### WORK INSTRUCTIONS
From the data below, retype exactly the lines starting with the one that contains "ber__mean, -1.5: 0.0628 -> 0.0605" and ending with the one that contains "PROBABLE, propio: 0.16 -> 0.15", both included.

Before-and-after change records
►
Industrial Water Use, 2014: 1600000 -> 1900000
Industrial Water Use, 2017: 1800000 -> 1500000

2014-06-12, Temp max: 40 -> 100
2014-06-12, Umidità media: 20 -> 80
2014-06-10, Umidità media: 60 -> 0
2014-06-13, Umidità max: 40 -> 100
◄
►
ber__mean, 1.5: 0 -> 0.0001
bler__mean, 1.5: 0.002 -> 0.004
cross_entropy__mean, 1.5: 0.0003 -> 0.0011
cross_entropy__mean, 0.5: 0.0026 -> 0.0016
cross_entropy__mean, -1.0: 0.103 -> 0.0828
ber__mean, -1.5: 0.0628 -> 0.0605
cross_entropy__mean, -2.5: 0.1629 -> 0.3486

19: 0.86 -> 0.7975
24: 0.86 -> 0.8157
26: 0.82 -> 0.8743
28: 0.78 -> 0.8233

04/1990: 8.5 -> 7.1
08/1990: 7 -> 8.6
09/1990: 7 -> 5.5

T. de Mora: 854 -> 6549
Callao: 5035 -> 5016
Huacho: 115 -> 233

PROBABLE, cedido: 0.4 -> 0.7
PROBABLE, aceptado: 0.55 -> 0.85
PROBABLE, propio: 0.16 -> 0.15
◄
### SOLUTION
ber__mean, -1.5: 0.0628 -> 0.0605
cross_entropy__mean, -2.5: 0.1629 -> 0.3486

19: 0.86 -> 0.7975
24: 0.86 -> 0.8157
26: 0.82 -> 0.8743
28: 0.78 -> 0.8233

04/1990: 8.5 -> 7.1
08/1990: 7 -> 8.6
09/1990: 7 -> 5.5

T. de Mora: 854 -> 6549
Callao: 5035 -> 5016
Huacho: 115 -> 233

PROBABLE, cedido: 0.4 -> 0.7
PROBABLE, aceptado: 0.55 -> 0.85
PROBABLE, propio: 0.16 -> 0.15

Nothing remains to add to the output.